The current regime plays a major role in larvae dispersal and hence the orientation of seamounts relative to the prevailing direction of flow determines whether one seamount is effectively downstream of another (and hence a potential site for colonisation).  The speed of flow determines how long larvae will have to be able to survive as it is carried along passively with the plankton from one seamount to the next.  For these reasons we might expect recruitment to be infrequent and episodic, punctuated with hiatuses of non-recruitment periods.

In some situations, an eddy may become established over the top of a seamount, establishing Taylor columns (as described above).  The persistence of Taylor columns over seamounts implies that it may be difficult for larvae to be transported by currents to another seamount site within the normal larval lifespan.   Seamounts prone to having Taylor columns are therefore not only geographically isolated, but they are oceanographically disconnected from surrounding areas, limiting the seamount’s ability to send or receive colonisers.

The comparatively low density of seamounts in the Southern Ocean, which is only one fifth that of the Indian and Atlantic Oceans and only one tenth that of the Pacific, has implications for the conservation of seamount biodiversity in that ocean.  The comparatively greater distance between Southern Ocean seamounts suggests that colonization is less likely to occur and that recruitment must be lower, compared with the more closely spaced seamounts in the other oceans.  It may be deduced, therefore, that Southern Ocean seamount communities are less well able to recover from disturbances such as deep sea trawling activities than those in the other ocean basins.

Back-arc basins

In some regions, two separate oceanic crustal plates collide.  The overriding plate is raised up to form a concave “bulge” with a basin located behind (Arculus, 1994).  These are termed back-arc basins because they are bounded by volcanic island arcs and can occur in association with both ocean-ocean crust and ocean-continental crust collision zones.

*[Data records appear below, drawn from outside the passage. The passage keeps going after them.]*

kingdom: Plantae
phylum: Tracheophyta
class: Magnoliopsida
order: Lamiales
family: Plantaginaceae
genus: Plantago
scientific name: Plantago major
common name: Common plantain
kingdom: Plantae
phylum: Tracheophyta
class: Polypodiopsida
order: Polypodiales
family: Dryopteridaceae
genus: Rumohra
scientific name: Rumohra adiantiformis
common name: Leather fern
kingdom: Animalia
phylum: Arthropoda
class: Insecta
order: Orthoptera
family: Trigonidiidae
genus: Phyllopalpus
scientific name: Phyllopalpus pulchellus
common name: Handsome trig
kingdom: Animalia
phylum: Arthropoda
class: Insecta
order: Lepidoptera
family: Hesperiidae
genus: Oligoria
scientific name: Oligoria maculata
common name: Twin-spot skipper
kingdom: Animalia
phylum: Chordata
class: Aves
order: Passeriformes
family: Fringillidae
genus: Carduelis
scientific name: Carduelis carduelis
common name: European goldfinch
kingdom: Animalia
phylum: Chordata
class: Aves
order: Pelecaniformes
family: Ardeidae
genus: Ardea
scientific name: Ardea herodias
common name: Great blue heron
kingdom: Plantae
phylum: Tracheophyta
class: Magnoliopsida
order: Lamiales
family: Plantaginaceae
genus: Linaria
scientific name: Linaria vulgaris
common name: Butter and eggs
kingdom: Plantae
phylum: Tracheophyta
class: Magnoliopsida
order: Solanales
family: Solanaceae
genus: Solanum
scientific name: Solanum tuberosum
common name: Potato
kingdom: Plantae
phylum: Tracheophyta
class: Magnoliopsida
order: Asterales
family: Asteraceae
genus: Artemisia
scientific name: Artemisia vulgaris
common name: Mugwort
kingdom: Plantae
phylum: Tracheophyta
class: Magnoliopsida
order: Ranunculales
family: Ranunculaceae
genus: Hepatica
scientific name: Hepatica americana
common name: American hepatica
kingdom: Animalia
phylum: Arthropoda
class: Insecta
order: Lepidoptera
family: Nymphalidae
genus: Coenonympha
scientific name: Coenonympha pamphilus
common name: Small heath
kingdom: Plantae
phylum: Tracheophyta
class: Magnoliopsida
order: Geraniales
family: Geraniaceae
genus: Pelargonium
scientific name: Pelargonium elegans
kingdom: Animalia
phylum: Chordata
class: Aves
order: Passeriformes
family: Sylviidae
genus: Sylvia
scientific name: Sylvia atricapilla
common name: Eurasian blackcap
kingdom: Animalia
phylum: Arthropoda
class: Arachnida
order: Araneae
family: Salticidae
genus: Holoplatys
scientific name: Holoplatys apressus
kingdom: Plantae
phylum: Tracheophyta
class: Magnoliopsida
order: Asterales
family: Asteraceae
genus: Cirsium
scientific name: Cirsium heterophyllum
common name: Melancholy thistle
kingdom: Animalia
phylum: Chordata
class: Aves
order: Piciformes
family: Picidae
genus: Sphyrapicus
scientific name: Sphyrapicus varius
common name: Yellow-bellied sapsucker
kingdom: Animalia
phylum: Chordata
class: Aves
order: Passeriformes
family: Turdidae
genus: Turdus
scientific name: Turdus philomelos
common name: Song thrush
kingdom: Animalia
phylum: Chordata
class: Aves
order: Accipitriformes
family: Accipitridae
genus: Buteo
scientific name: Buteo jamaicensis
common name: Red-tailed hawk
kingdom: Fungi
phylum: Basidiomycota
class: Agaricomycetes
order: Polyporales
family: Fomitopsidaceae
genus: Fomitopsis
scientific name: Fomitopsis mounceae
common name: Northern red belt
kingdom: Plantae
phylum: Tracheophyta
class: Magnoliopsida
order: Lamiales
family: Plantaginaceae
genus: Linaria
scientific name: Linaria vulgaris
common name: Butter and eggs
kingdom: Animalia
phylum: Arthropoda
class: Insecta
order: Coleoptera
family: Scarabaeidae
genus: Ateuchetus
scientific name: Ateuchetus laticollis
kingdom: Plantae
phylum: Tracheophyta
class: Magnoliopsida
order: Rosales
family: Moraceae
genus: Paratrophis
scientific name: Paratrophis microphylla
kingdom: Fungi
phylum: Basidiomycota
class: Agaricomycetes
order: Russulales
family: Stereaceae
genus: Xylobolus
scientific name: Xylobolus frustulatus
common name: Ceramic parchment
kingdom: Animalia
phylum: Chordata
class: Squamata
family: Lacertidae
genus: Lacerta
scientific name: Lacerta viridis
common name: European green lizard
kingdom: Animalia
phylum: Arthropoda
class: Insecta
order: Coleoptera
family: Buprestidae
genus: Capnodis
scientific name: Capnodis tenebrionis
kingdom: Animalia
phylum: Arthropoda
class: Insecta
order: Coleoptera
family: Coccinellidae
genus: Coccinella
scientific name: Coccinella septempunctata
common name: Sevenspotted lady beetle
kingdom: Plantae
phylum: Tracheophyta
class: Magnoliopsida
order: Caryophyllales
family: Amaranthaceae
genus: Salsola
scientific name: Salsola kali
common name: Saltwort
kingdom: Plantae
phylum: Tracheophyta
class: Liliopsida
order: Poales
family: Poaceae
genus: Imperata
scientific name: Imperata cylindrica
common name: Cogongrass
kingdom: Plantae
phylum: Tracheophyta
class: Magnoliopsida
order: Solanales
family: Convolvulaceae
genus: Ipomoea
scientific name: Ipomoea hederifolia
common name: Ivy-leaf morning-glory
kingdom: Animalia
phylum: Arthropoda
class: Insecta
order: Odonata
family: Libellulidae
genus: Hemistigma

Examples of ocean-ocean back arc basins include the Mariana, Tonga, Kermadec New Hebrides, Scotia and Lesser Antilles Arcs.  Ocean-continental examples are the Kuril, Japan, Ryukyu, Banda and Hellenic Arcs.  Biologically, back arc basins are associated with volcanism and hydrothermal vent communities.  For example, in the Tonga-Kermadec arc (comprising the fastest moving pieces of ocean crust on earth; Bevis et al., 1995), about 30 submarine volcanos were hydrothermally active, out of 70 that have been investigated in the region.